Question

How do you evaluate ${\log _{81}}9$?

Answer 1

Hint: This problem deals with logarithms. This problem is rather very easy and very simple, though it seems to be complex. In mathematics logarithms are an inverse function of exponentiation. Which means that the logarithm of a given number x is the exponent to which another fixed number, the base b, must be raised, to produce that number x.
If given ${\log _b}x = a$, then $x$ is given by :
$ \Rightarrow x = {b^a}$
In order to solve this problem basic formulas of logarithms are used here, such as:
$ \Rightarrow \log a - \log b = \log \left( {\dfrac{a}{b}} \right)$
$ \Rightarrow {\log _{{a^n}}}{b^m} = \dfrac{m}{n}{\log _a}b$
$ \Rightarrow {\log _a}a = 1$

Complete step by step answer:
Here we are given with the logarithmic expression which is : ${\log _{81}}9$
Here consider that when the given expression ${\log _{81}}9$ is compared to standard notation of logarithms which is ${\log _b}x$, here :
$ \Rightarrow x = 9$
The base $b$, is given below:
$ \Rightarrow b = 81$
Now consider the value of the base $b$ which is equal to 81, this number is a perfect square.
The number 81 is a whole square of the number 9, which is given below:
$ \Rightarrow {9^2} = 81$
Now substituting this in the logarithmic expression of ${\log _{81}}9$, as shown below:
$ \Rightarrow {\log _{{9^2}}}9$
We know that if a logarithmic function is expressed in the form of ${\log _{{a^n}}}{b^m}$, then the value of the expression is equal to $\dfrac{m}{n}{\log _a}b$.
So now, applying the same formula to the expression ${\log _{{9^2}}}9$, as given below:
$ \Rightarrow {\log _{{9^2}}}9 = \dfrac{1}{2}{\log _9}9$
We know that the value of the logarithmic function of the base is the same as the number is equal to 1.
Here ${\log _9}9 = 1$
$ \Rightarrow {\log _{{9^2}}}9 = \dfrac{1}{2}$
$\therefore {\log _{81}}9 = \dfrac{1}{2}$

The value of the expression ${\log _{81}}9$ is equal to $\dfrac{1}{2}$.
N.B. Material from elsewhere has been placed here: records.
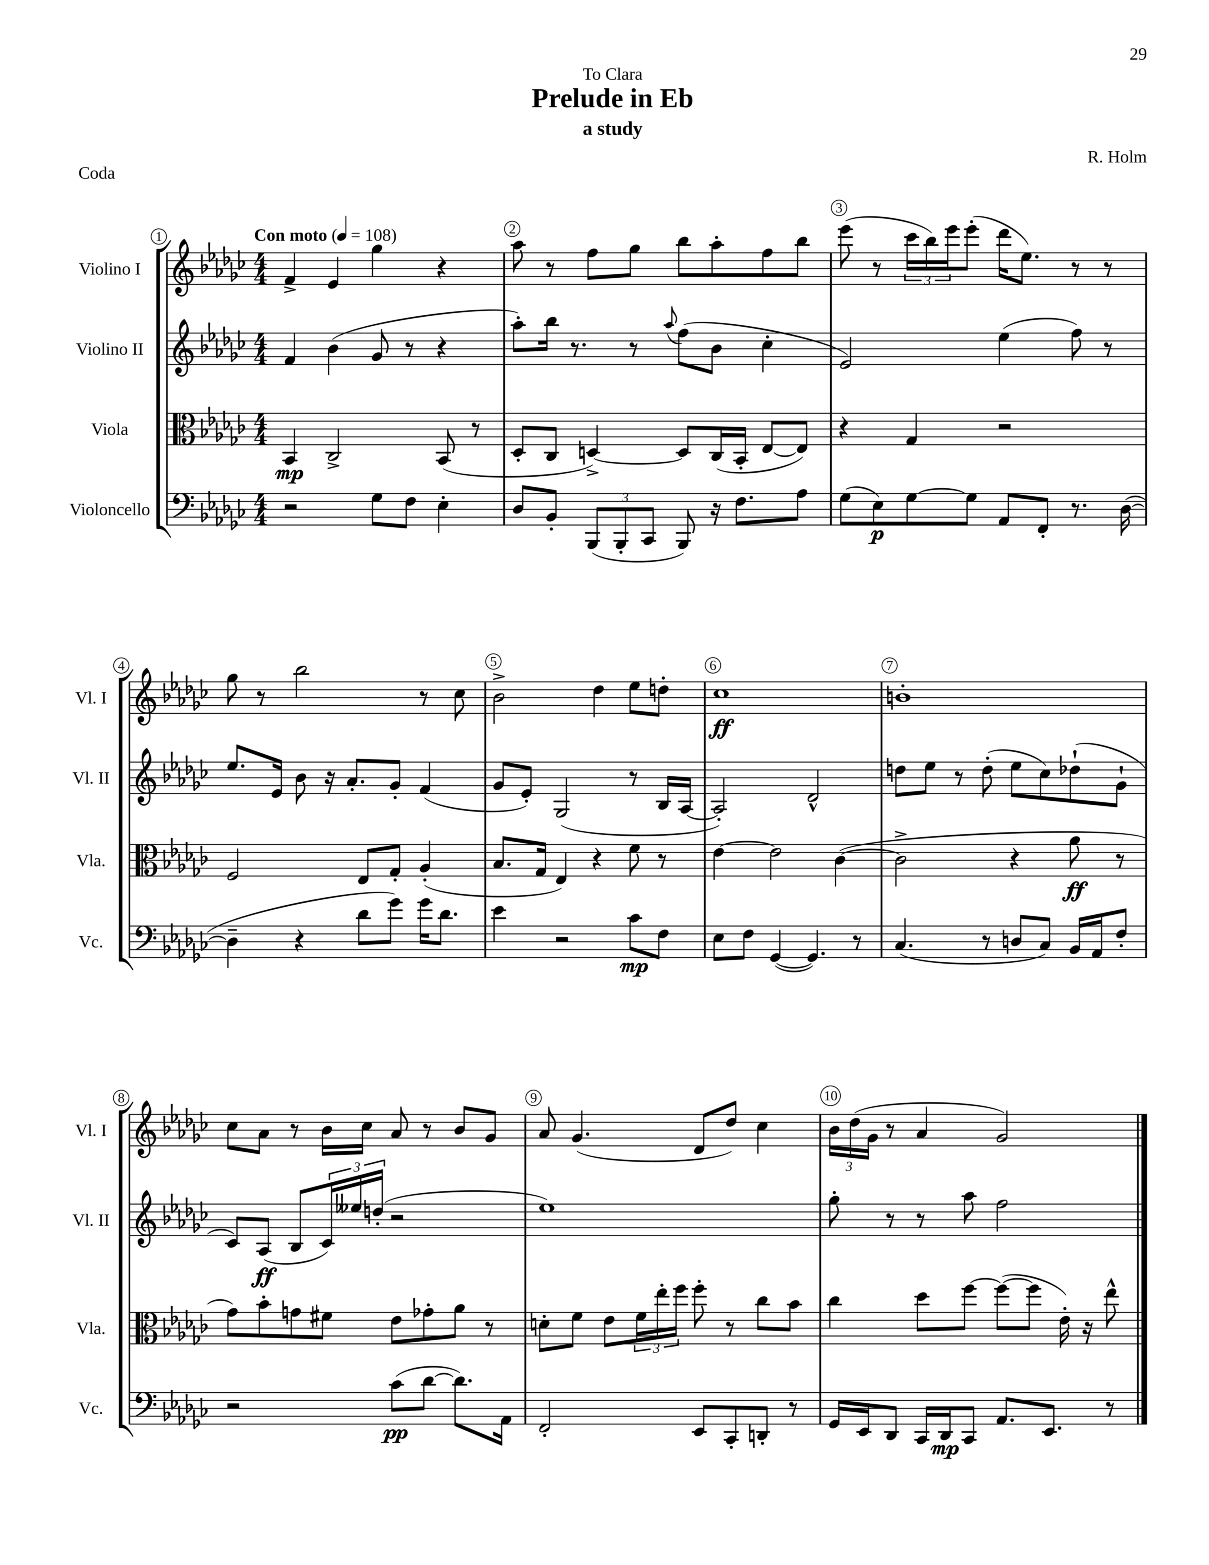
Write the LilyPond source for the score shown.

\header { title = "Prelude in Eb" composer = "R. Holm" subtitle = "a study" dedication = "To Clara" piece = "Coda" }
<<
\new StaffGroup <<
\new Staff = "s0" \with { instrumentName = "Violino I" shortInstrumentName = "Vl. I" } {
    \clef treble \key ges \major \numericTimeSignature \time 4/4 \tempo "Con moto" 4 = 108
    f'4-> ees'4 ges''4 r4 |
    aes''8 r8 f''8 ges''8 bes''8 aes''8-. f''8 bes''8 |
    ees'''8( r8 \tuplet 3/2 { ces'''16 bes''16) ees'''16 } ees'''8-.( des'''16 ees''8.) r8 r8 |
    ges''8 r8 bes''2 r8 ces''8 |
    bes'2-> des''4 ees''8 d''8-. |
    ces''1\ff |
    b'1-. |
    ces''8 aes'8 r8 bes'16 ces''16 aes'8 r8 bes'8 ges'8 |
    aes'8 ges'4.( des'8 des''8) ces''4 |
    \tuplet 3/2 { bes'16 des''16( ges'16 } r8 aes'4 ges'2) \bar "|." |
}
\new Staff = "s1" \with { instrumentName = "Violino II" shortInstrumentName = "Vl. II" } {
    \clef treble \key ges \major \numericTimeSignature \time 4/4
    f'4 bes'4( ges'8 r8 r4 |
    aes''8-.) bes''16 r8. r8 \appoggiatura { aes''8 } f''8( bes'8 ces''4-. |
    ees'2) ees''4( f''8) r8 |
    ees''8. ees'16 bes'8 r16 aes'8.-. ges'8-. f'4( |
    ges'8 ees'8-.) ges2( r8 bes16 aes16~ |
    aes2-.) des'2-^ |
    d''8 ees''8 r8 d''8-.( ees''8 ces''8) des''8-!( ges'8-! |
    ces'8) aes8\ff( bes8 \tuplet 3/2 { ces'16) eeses''16 d''16-.( } r2 |
    ees''1) |
    ges''8-. r8 r8 aes''8 f''2 \bar "|." |
}
\new Staff = "s2" \with { instrumentName = "Viola" shortInstrumentName = "Vla." } {
    \clef alto \key ges \major \numericTimeSignature \time 4/4
    bes,4\mp ces2-> bes,8( r8 |
    des8-. ces8 d4~->) d8 ces16( bes,16-. ees8~ ees8) |
    r4 ges4 r2 |
    f2 ees8 ges8-. aes4-.( |
    bes8. ges16 ees4) r4 f'8 r8 |
    ees'4~ ees'2 ces'4~( |
    ces'2-> r4 aes'8\ff r8 |
    ges'8) bes'8-. g'8 fis'8 ees'8 ges'8-. aes'8 r8 |
    d'8-. f'8 ees'8 \tuplet 3/2 { f'16 ees''16-. f''16 } f''8-. r8 ces''8 bes'8 |
    ces''4 des''8 f''8~ f''8~( f''8 ees'16-.) r16 ees''8-^ \bar "|." |
}
\new Staff = "s3" \with { instrumentName = "Violoncello" shortInstrumentName = "Vc." } {
    \clef bass \key ges \major \numericTimeSignature \time 4/4
    r2 ges8 f8 ees4-. |
    des8 bes,8-. \tuplet 3/2 { bes,,8( bes,,8-. ces,8 } bes,,8) r16 f8. aes8 |
    ges8( ees8\p) ges8~ ges8 aes,8 f,8-. r8. des16~( |
    des4-- r4 des'8 ges'8) ges'16 des'8. |
    ees'4 r2 ces'8\mp f8 |
    ees8 f8 ges,4~( ges,4.) r8 |
    ces4.( r8 d8 ces8) bes,16 aes,16 f8-. |
    r2 ces'8\pp( des'8~ des'8.) aes,16 |
    f,2-. ees,8 ces,8-. d,8-. r8 |
    ges,16 ees,16 des,8 ces,16 des,16\mp ces,8 aes,8. ees,8. r8 \bar "|." |
}
>>
>>
\layout { \context { \Score \override BarNumber.break-visibility = ##(#f #t #t) barNumberVisibility = #all-bar-numbers-visible \override BarNumber.stencil = #(make-stencil-circler 0.1 0.3 ly:text-interface::print) } }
Note: Please note that here while solving this problem, here basic logarithmic formulas are used, few others are mentioned here. There are more important logarithmic basic formulas such as:
$ \Rightarrow {\log _{10}}\left( {ab} \right) = {\log _{10}}a + {\log _{10}}b$
$ \Rightarrow {\log _{10}}\left( {\dfrac{a}{b}} \right) = {\log _{10}}a - {\log _{10}}b$
$ \Rightarrow $If ${\log _e}a = b$, then $a = {e^b}$
Hence $a = {e^{{{\log }_e}a}}$, since $b = {\log _e}a$.